Furthermore, there is body of evidence suggesting that the cardiovascular risk profile of populations in HIC may differ from that of populations in LIC. Indeed, a recent study investigating cardiovascular risk and events in 17 LIC, middle-income countries, and HIC revealed that although the INTERHEART risk score classifies residents of HIC as being at greater cardiovascular risk than residents of LIC, the rates of major cardiovascular events and deaths are substantially higher in LIC.23 This discrepancy was unexplained by the prevalence of traditional cardiovascular risk factors such as hypertension and diabetes,23 suggesting that traditional cardiovascular risk scores might underestimate cardiovascular risk among populations of LIC where nontraditional risk factors such as socioeconomic status, infectious diseases, and household and ambient air pollution may significantly impact the cardiovascular risk in these settings.24 This highlights the limits of the traditional cardiovascular risk assessment tools in LIC and stresses the need to develop assessment tools that are adapted to these contexts.

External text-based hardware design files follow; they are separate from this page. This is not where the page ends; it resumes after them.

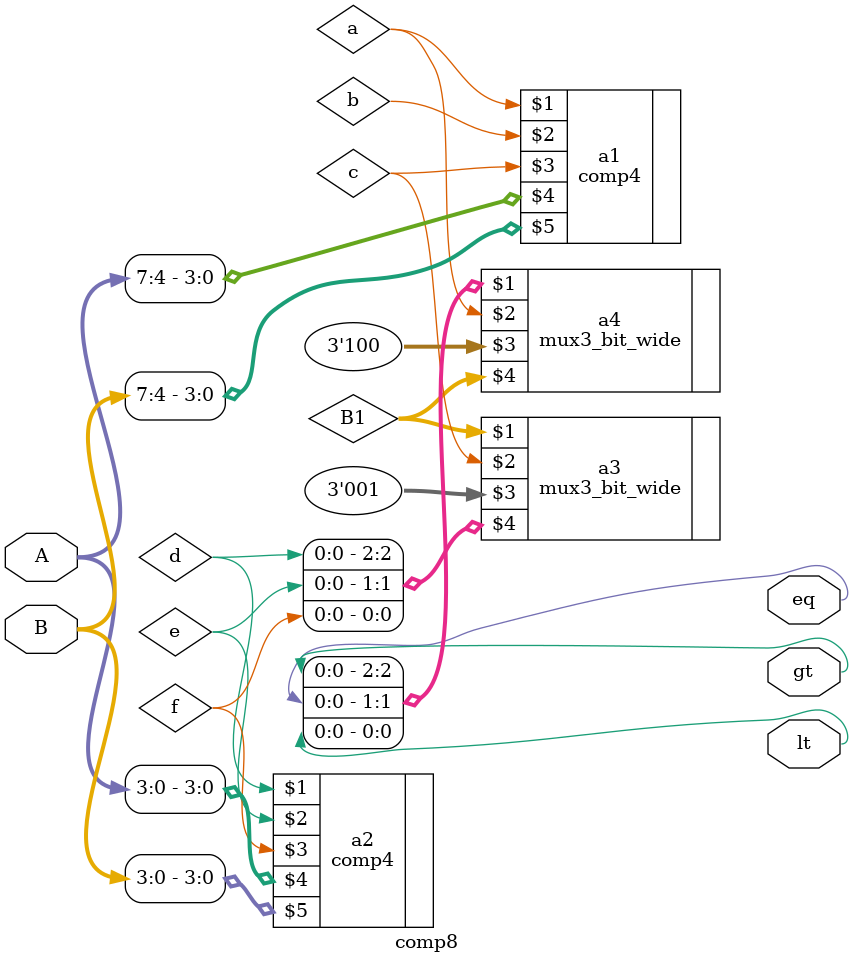
<source format=v>
module comp8(gt,eq,lt,A,B);
input [7:0] A,B;
output gt,eq,lt;

wire [2:0] B1;
comp4 a1(a,b,c,A[7:4],B[7:4]);
comp4 a2(d,e,f,A[3:0],B[3:0]);
mux3_bit_wide a3(B1,c,3'b001,{d,e,f});
mux3_bit_wide a4({gt,eq,lt},a,3'b100,B1);
endmodule
</source>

Finally, there are no current cost-effective alternatives to aspirin therapy in LIC. Data on availability and affordability of essential medicines in LIC showed that while aspirin is highly available and affordable in these areas, drugs such as clopidogrel and statins that have been presented as safe alternatives to aspirin have limited availability and are largely unaffordable.4,25 While waiting for cost-effective-and-benefit studies in LIC that will compare aspirin to other alternatives, continuous aspirin therapy for the primary prevention of CVD needs to be still considered and balanced against the potential for bleeding in each patient. Studies investigating the adherence and compliance to this long-term medication are also warranted.

Conclusion

The use of aspirin in primary prevention of CVD remains a topic of debate, especially in LIC where lack of data renders the adoption of such a strategy highly problematic. Studies are therefore urgently needed to 1) establish more complete epidemiological surveillance of CVD trends in LIC; 2) determine a CVD risk calculator that is specifically calibrated to populations from these countries; 3) assess the benefits, harms, compliance, and adherence to long-term aspirin therapy in these populations; and 4) undertake a cost-to-benefit comparison between aspirin therapy and alternatives such as clopidogrel or statins in these settings. Before such evidence is available in LIC, aspirin should not be routinely prescribed in primary cardiovascular prevention, but could be considered in patients with very high cardiovascular risk and without risk factors for gastrointestinal and intracranial bleeding.

Footnotes

Author contributions

Both authors contributed to conception of the paper, drafting and critically revising the paper, and agree to be accountable for all aspects of the work.

Disclosure

The authors report no conflicts of interest in this work.